Automated monitoring is a crucial technique for increasing reliability of your systems. If you can catch a problem while it is developing, you can proactively resolve it instead of waiting for it to take your server down and create a panic.
Manually monitoring the server is far too much work to do on an ongoing basis. If this is how you’re checking up on your site, it’s only a matter of time before something goes wrong and you don’t notice it until it’s been a problem for some time. Monitoring is a task that scripts can perform much better than humans.
Fortunately, there’s a wide assortment of free and low-cost tools that automate the vast majority of the work and, once set up, make it almost painless to closely monitor the operation of your server. You can get emails or SMS alerts when any sort of threshold is crossed, so you’ll know as soon as possible if there’s something that should be looked into. And failed services can be restarted automatically.
No one tool does everything. You need to look at the system in different ways, from different angles, and with different timescales. So it takes a handful of tools providing complementary functions.
Note: There’s many different programs and services available for each of these tasks.

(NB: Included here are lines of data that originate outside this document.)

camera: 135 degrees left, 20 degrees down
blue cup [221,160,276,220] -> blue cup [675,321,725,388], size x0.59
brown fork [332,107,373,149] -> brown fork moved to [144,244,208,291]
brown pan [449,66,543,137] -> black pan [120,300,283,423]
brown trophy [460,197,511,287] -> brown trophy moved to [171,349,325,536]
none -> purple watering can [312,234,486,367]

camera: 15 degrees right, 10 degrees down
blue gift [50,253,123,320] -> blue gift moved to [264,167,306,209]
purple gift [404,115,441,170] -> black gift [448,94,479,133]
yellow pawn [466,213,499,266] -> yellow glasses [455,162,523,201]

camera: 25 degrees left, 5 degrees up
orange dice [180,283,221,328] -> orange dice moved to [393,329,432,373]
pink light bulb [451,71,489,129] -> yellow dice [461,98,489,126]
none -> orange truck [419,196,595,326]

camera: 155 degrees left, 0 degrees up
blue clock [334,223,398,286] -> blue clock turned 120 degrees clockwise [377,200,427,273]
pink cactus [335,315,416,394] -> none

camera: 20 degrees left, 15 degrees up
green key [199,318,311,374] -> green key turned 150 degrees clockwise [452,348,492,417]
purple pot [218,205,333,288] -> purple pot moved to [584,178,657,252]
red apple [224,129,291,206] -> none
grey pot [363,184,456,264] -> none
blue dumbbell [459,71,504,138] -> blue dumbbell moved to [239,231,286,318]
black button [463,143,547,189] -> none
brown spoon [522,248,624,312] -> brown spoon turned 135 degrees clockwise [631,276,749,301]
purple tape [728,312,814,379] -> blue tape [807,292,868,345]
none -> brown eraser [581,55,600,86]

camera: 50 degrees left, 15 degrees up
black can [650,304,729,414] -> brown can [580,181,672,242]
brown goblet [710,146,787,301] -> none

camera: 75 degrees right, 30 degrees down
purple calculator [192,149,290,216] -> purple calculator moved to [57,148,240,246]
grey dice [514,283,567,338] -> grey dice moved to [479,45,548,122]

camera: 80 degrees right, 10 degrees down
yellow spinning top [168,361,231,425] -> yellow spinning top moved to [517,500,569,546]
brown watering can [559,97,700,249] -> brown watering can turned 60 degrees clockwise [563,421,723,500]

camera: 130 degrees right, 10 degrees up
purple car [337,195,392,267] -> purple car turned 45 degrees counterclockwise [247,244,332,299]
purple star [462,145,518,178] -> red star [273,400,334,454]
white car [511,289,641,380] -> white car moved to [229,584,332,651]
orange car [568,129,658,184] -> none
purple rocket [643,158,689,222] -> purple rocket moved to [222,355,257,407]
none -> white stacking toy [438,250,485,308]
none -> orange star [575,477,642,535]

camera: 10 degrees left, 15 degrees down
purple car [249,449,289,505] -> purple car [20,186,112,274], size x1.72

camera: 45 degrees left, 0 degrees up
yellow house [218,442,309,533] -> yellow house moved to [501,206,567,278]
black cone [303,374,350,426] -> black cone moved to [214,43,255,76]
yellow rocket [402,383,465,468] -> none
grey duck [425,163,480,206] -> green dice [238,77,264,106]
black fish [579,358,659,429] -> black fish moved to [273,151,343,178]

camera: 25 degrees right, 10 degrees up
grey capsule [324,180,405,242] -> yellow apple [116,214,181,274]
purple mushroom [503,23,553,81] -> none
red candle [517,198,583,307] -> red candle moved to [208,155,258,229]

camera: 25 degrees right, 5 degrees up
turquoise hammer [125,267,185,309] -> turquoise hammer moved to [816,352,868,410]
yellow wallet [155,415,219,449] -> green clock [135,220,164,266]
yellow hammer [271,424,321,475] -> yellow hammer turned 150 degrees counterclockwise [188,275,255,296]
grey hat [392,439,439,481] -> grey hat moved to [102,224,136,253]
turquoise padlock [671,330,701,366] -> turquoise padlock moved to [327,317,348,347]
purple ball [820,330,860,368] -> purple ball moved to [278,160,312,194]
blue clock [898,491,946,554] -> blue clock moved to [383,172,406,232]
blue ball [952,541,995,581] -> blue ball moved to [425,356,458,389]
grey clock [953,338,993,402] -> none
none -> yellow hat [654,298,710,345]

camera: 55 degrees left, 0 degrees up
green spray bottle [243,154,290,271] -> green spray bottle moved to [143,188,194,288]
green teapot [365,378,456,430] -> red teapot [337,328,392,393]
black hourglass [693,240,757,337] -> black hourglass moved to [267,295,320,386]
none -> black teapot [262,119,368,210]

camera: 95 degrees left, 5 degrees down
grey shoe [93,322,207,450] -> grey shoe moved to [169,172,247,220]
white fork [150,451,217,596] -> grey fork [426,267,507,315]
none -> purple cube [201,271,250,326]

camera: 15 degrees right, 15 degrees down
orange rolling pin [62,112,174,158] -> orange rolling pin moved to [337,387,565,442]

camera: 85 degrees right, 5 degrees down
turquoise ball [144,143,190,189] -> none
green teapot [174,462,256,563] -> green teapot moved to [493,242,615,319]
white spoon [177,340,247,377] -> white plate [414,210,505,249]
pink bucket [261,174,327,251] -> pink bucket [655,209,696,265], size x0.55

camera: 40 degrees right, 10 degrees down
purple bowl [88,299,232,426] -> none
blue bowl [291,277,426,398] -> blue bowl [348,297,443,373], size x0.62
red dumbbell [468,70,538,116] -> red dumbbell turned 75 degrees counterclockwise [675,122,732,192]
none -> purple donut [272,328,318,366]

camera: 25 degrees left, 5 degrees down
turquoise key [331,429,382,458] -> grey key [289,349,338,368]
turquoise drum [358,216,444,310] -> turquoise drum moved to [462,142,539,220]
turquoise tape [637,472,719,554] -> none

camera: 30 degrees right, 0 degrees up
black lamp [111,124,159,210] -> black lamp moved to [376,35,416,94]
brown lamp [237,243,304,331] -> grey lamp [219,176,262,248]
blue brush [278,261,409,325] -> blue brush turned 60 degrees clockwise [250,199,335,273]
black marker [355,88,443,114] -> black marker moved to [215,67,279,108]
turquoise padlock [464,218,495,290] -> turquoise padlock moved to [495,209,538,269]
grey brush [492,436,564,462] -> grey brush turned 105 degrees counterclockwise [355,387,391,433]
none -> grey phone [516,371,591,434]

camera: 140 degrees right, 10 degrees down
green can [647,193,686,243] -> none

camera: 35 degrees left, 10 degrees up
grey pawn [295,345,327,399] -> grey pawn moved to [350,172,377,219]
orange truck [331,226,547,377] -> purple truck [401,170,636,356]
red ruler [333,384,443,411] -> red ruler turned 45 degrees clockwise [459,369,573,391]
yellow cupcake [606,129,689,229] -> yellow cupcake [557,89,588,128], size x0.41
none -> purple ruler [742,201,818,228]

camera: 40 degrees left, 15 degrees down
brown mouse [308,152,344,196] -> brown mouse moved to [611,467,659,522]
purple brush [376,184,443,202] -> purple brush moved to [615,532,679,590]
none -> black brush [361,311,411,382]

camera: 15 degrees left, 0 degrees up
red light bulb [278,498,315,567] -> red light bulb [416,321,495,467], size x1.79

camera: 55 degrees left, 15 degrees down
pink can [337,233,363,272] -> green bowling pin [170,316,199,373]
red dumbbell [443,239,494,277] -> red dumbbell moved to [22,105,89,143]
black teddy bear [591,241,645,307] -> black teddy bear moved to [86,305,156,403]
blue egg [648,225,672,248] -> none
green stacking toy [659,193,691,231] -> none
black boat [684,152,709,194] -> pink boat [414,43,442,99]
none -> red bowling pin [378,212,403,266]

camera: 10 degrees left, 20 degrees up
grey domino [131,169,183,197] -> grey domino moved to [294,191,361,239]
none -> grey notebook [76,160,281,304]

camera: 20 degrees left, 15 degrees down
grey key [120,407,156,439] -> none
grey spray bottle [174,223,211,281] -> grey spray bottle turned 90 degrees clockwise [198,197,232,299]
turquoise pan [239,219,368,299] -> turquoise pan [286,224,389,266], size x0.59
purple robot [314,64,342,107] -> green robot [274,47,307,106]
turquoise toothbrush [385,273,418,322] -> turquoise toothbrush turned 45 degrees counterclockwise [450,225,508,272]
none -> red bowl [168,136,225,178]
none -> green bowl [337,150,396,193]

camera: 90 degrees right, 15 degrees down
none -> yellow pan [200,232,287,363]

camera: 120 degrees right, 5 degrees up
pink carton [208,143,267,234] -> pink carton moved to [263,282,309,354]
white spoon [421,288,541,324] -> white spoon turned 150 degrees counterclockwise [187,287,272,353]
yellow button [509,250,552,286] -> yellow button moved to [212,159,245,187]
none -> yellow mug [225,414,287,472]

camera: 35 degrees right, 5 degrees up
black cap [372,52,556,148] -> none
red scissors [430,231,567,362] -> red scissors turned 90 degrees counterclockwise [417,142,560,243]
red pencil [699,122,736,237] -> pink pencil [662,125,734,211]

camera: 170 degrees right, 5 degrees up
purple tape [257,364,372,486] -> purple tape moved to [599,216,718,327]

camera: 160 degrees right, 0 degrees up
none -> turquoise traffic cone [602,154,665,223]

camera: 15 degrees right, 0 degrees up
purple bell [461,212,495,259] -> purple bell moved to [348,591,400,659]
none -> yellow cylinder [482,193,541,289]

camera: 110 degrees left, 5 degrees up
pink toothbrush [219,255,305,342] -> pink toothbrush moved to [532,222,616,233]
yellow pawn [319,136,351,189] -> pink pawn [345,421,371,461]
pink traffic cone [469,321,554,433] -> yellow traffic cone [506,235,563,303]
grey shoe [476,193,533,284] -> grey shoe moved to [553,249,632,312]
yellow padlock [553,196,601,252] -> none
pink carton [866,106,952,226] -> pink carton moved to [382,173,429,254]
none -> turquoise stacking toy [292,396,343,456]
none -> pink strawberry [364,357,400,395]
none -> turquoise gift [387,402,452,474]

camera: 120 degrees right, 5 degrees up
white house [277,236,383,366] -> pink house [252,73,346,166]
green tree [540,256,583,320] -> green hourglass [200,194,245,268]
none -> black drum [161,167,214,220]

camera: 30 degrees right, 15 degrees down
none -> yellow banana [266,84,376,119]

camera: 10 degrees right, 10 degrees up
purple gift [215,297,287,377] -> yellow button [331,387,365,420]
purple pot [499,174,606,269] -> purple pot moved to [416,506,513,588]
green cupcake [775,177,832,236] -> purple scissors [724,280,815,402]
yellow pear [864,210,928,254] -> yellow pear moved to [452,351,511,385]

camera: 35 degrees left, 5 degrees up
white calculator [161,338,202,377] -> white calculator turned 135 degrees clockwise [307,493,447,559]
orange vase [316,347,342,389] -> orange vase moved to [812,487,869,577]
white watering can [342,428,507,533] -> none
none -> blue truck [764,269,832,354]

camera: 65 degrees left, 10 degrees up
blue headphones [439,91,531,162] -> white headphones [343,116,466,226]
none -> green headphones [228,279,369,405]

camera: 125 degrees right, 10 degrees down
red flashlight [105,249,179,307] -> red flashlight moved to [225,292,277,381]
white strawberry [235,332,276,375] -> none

The ones I list here are the ones I ended up using, and they worked for me. If you’re using something else that you like, please add a comment. I’m introducing the products briefly in this post, and will go into more detail on each in a dedicated post.
Monit
Monit is a program that you install on your server and configure for the services that you want it to monitor. For each service, you can specify a series of conditions (such as memory or CPU usage rising above a threshold) that will cause an alert to be generated, and other conditions that will cause an automatic attempt to restart the service. You can also configure it to provide a password-protected web page for see the statistics for all the monitored services.
Logwatch
Logwatch is a program you install on your server and typically set to run once a day. It scours the multitude of system and application logs and creates a daily summary, which you can receive by email. The program is highly configurable but comes with a set of defaults that will get you started quickly. (I’m not entirely sure that I feel better, however, knowing that there were 612 attempts to log in as root yesterday, and 485 different common names were attempted as logins.)
Site24×7
Site24×7 is a hosted service that pings your web sites, generates alerts for slow or failing loads, and logs performance statistics. It can look for specific words on the page, so you can ensure that the database is working and the application is functioning at some level. You can set it up to send an SMS message to your cell phone if a site goes down or crosses a performance threshold.
Google Analytics
Google Analytics you no doubt already know about. It is a great, free, hosted analytics service. It’s more for looking at the traffic patterns than ensuring that everything is running, but a regular check on the analytics can be another source of hints about issues that need investigation.
Each of these tools needs a post of its own to do it justice. Those posts will be forthcoming over the next few days.